## Required action
Once the pictures are set aside, copy everything else in the records exactly.

+ + + + +

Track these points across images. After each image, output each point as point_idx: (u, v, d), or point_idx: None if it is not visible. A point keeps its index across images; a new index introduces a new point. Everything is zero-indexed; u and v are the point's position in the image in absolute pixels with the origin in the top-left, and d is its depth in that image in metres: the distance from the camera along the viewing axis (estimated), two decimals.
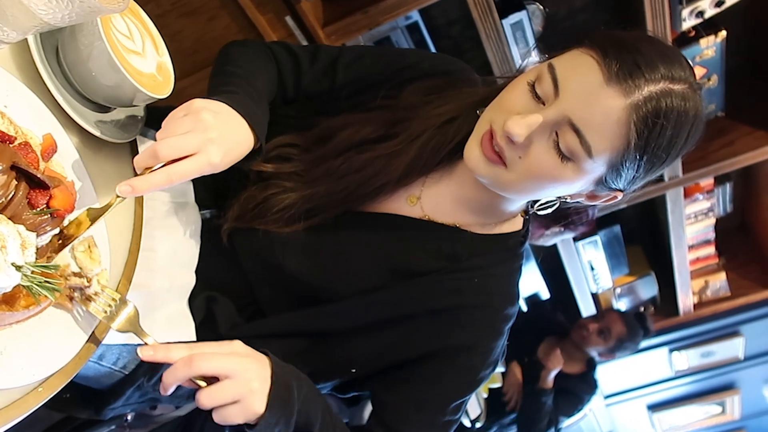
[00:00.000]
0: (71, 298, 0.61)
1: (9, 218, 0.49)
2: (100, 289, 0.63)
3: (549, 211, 0.87)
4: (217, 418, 0.69)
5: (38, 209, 0.53)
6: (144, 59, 0.78)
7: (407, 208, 0.92)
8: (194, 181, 0.96)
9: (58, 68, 0.74)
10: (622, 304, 2.68)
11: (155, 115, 0.89)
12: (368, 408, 2.04)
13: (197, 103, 0.73)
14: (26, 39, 0.69)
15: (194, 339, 0.87)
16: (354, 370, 0.89)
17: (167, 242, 0.88)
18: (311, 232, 0.91)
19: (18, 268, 0.47)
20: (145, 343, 0.68)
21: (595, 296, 2.66)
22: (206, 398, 0.68)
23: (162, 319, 0.84)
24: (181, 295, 0.89)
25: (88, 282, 0.61)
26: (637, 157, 0.72)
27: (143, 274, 0.80)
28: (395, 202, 0.92)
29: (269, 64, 0.95)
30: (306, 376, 0.79)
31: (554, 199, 0.85)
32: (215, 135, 0.71)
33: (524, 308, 2.75)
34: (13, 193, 0.50)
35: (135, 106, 0.80)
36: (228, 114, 0.76)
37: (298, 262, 0.90)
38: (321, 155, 0.91)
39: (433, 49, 1.90)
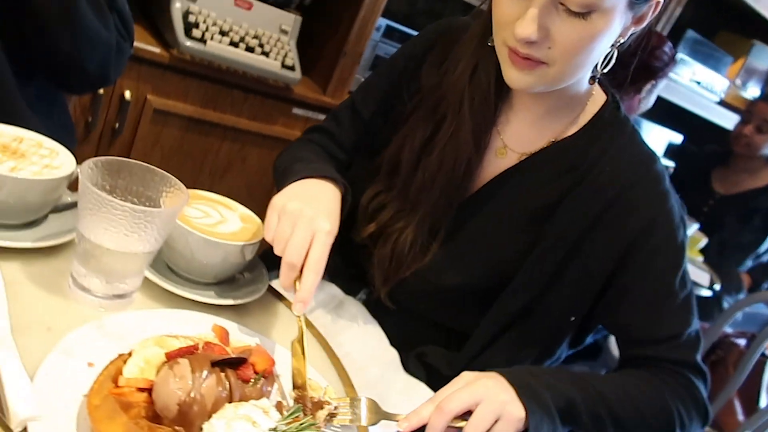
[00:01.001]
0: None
1: (240, 401, 0.55)
2: (336, 401, 0.68)
3: (611, 64, 0.84)
4: None
5: (252, 381, 0.59)
6: (228, 222, 0.85)
7: (503, 162, 0.92)
8: (330, 279, 1.01)
9: (177, 277, 0.82)
10: (753, 90, 2.47)
11: (268, 257, 0.98)
12: (612, 344, 1.98)
13: (277, 201, 0.80)
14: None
15: (432, 393, 0.90)
16: (573, 318, 0.89)
17: (353, 339, 0.92)
18: (446, 244, 0.93)
19: (275, 430, 0.53)
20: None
21: (723, 103, 2.46)
22: (473, 430, 0.70)
23: (398, 400, 0.87)
24: (396, 371, 0.93)
25: (329, 404, 0.66)
26: None
27: (357, 376, 0.84)
28: (489, 166, 0.93)
29: (306, 144, 1.04)
30: (535, 368, 0.80)
31: (608, 50, 0.82)
32: (310, 211, 0.77)
33: (672, 164, 2.58)
34: (228, 383, 0.56)
35: (249, 260, 0.87)
36: (301, 188, 0.84)
37: (454, 276, 0.92)
38: (403, 183, 0.93)
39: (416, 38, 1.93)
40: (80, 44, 0.96)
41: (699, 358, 0.88)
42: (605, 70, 0.85)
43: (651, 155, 0.90)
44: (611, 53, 0.83)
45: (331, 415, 0.67)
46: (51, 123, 1.01)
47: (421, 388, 0.91)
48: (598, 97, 0.91)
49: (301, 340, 0.72)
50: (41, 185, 0.74)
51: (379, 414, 0.71)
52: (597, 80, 0.89)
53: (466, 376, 0.75)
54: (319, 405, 0.66)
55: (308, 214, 0.77)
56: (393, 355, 0.94)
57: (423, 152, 0.91)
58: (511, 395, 0.72)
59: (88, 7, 0.94)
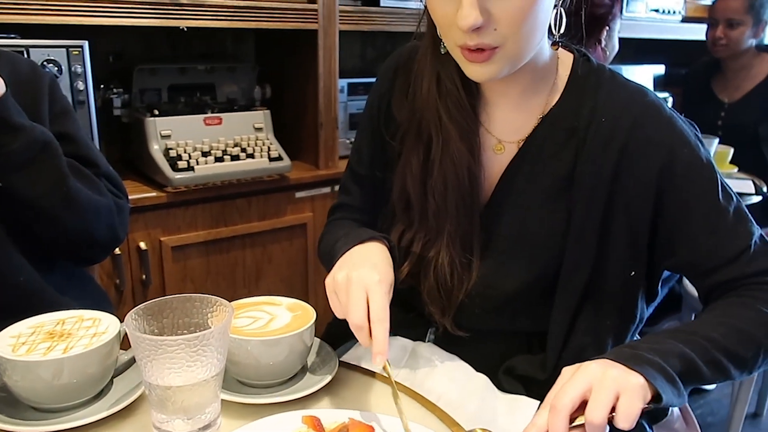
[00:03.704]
0: None
1: None
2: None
3: (563, 25, 0.85)
4: (627, 424, 0.65)
5: None
6: (278, 318, 0.86)
7: (505, 157, 0.92)
8: (395, 331, 1.00)
9: (251, 388, 0.82)
10: None
11: (329, 335, 0.99)
12: (690, 288, 1.91)
13: (328, 281, 0.84)
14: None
15: (538, 402, 0.87)
16: (633, 273, 0.87)
17: (439, 381, 0.90)
18: (486, 255, 0.92)
19: None
20: None
21: (687, 19, 2.46)
22: (595, 415, 0.64)
23: (505, 422, 0.85)
24: (493, 395, 0.90)
25: None
26: None
27: (457, 414, 0.81)
28: (494, 166, 0.93)
29: (335, 223, 1.07)
30: (632, 342, 0.78)
31: (554, 11, 0.82)
32: (356, 273, 0.81)
33: (668, 95, 2.55)
34: None
35: (311, 345, 0.87)
36: (344, 260, 0.87)
37: (505, 282, 0.91)
38: (419, 213, 0.94)
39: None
40: (84, 219, 1.00)
41: None
42: (561, 31, 0.85)
43: (640, 89, 0.89)
44: (559, 14, 0.83)
45: None
46: (86, 299, 1.04)
47: (524, 402, 0.88)
48: (566, 59, 0.92)
49: (394, 392, 0.73)
50: (95, 354, 0.75)
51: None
52: (559, 44, 0.90)
53: (566, 371, 0.71)
54: None
55: (355, 275, 0.80)
56: (483, 380, 0.92)
57: (425, 177, 0.92)
58: (621, 369, 0.67)
59: (79, 183, 0.98)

+ + + + +

## Answer space
Track these points across images. After each image, output each point as point_idx: (u, v, d), or point_idx: None if it is not visible. A point keeps its index across images; a new index introduces a new point. Everything is zero-indexed; u and v are the point's position in the image in absolute pixels with the origin in the top-left, and d is its depth in that image in metres: the distance from the camera along the viewing axis (estimated), two decimals.
[00:00.000]
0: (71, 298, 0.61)
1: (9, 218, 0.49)
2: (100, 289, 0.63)
3: (549, 211, 0.87)
4: (217, 418, 0.69)
5: (38, 209, 0.53)
6: (144, 59, 0.78)
7: (407, 208, 0.92)
8: (194, 181, 0.96)
9: (58, 68, 0.74)
10: (622, 304, 2.68)
11: (155, 115, 0.89)
12: (368, 408, 2.04)
13: (197, 103, 0.73)
14: (26, 39, 0.69)
15: (194, 339, 0.87)
16: (354, 370, 0.89)
17: (167, 242, 0.88)
18: (311, 232, 0.91)
19: (18, 268, 0.47)
20: (145, 343, 0.68)
21: (595, 296, 2.66)
22: (206, 398, 0.68)
23: (162, 319, 0.84)
24: (181, 295, 0.89)
25: (88, 282, 0.61)
26: (637, 157, 0.72)
27: (143, 274, 0.80)
28: (395, 202, 0.92)
29: (269, 64, 0.95)
30: (306, 376, 0.79)
31: (554, 199, 0.85)
32: (215, 135, 0.71)
33: (524, 308, 2.75)
34: (13, 193, 0.50)
35: (135, 106, 0.80)
36: (228, 114, 0.76)
37: (298, 262, 0.90)
38: (321, 155, 0.91)
39: (433, 49, 1.90)
[00:01.001]
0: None
1: (240, 401, 0.55)
2: (336, 401, 0.68)
3: (611, 64, 0.84)
4: None
5: (252, 381, 0.59)
6: (228, 222, 0.85)
7: (503, 162, 0.92)
8: (330, 279, 1.01)
9: (177, 277, 0.82)
10: (753, 90, 2.47)
11: (268, 257, 0.98)
12: (612, 344, 1.98)
13: (277, 201, 0.80)
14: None
15: (432, 393, 0.90)
16: (573, 318, 0.89)
17: (353, 339, 0.92)
18: (446, 244, 0.93)
19: (275, 430, 0.53)
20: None
21: (723, 103, 2.46)
22: (473, 430, 0.70)
23: (398, 400, 0.87)
24: (396, 371, 0.93)
25: (329, 404, 0.66)
26: None
27: (357, 376, 0.84)
28: (489, 166, 0.93)
29: (306, 144, 1.04)
30: (535, 368, 0.80)
31: (608, 50, 0.82)
32: (310, 211, 0.77)
33: (672, 164, 2.58)
34: (228, 383, 0.56)
35: (249, 260, 0.87)
36: (301, 188, 0.84)
37: (454, 276, 0.92)
38: (403, 183, 0.93)
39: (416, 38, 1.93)
40: (80, 44, 0.96)
41: (699, 358, 0.88)
42: (605, 70, 0.85)
43: (651, 155, 0.90)
44: (611, 53, 0.83)
45: (331, 415, 0.67)
46: (51, 123, 1.01)
47: (421, 388, 0.91)
48: (598, 97, 0.91)
49: (301, 340, 0.72)
50: (41, 185, 0.74)
51: (379, 414, 0.71)
52: (597, 80, 0.89)
53: (466, 376, 0.75)
54: (319, 405, 0.66)
55: (308, 214, 0.77)
56: (393, 355, 0.94)
57: (423, 152, 0.91)
58: (511, 395, 0.72)
59: (88, 7, 0.94)
[00:03.704]
0: None
1: None
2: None
3: (563, 25, 0.85)
4: (627, 424, 0.65)
5: None
6: (278, 318, 0.86)
7: (505, 157, 0.92)
8: (395, 331, 1.00)
9: (251, 388, 0.82)
10: None
11: (329, 335, 0.99)
12: (690, 288, 1.91)
13: (328, 281, 0.84)
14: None
15: (538, 402, 0.87)
16: (633, 273, 0.87)
17: (439, 381, 0.90)
18: (486, 255, 0.92)
19: None
20: None
21: (687, 19, 2.46)
22: (595, 415, 0.64)
23: (505, 422, 0.85)
24: (493, 395, 0.90)
25: None
26: None
27: (457, 414, 0.81)
28: (494, 166, 0.93)
29: (335, 223, 1.07)
30: (632, 342, 0.78)
31: (554, 11, 0.82)
32: (356, 273, 0.81)
33: (668, 95, 2.55)
34: None
35: (311, 345, 0.87)
36: (344, 260, 0.87)
37: (505, 282, 0.91)
38: (419, 213, 0.94)
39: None
40: (84, 219, 1.00)
41: None
42: (561, 31, 0.85)
43: (640, 89, 0.89)
44: (559, 14, 0.83)
45: None
46: (86, 299, 1.04)
47: (524, 402, 0.88)
48: (566, 59, 0.92)
49: (394, 392, 0.73)
50: (95, 354, 0.75)
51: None
52: (559, 44, 0.90)
53: (566, 371, 0.71)
54: None
55: (355, 275, 0.80)
56: (483, 380, 0.92)
57: (425, 177, 0.92)
58: (621, 369, 0.67)
59: (79, 183, 0.98)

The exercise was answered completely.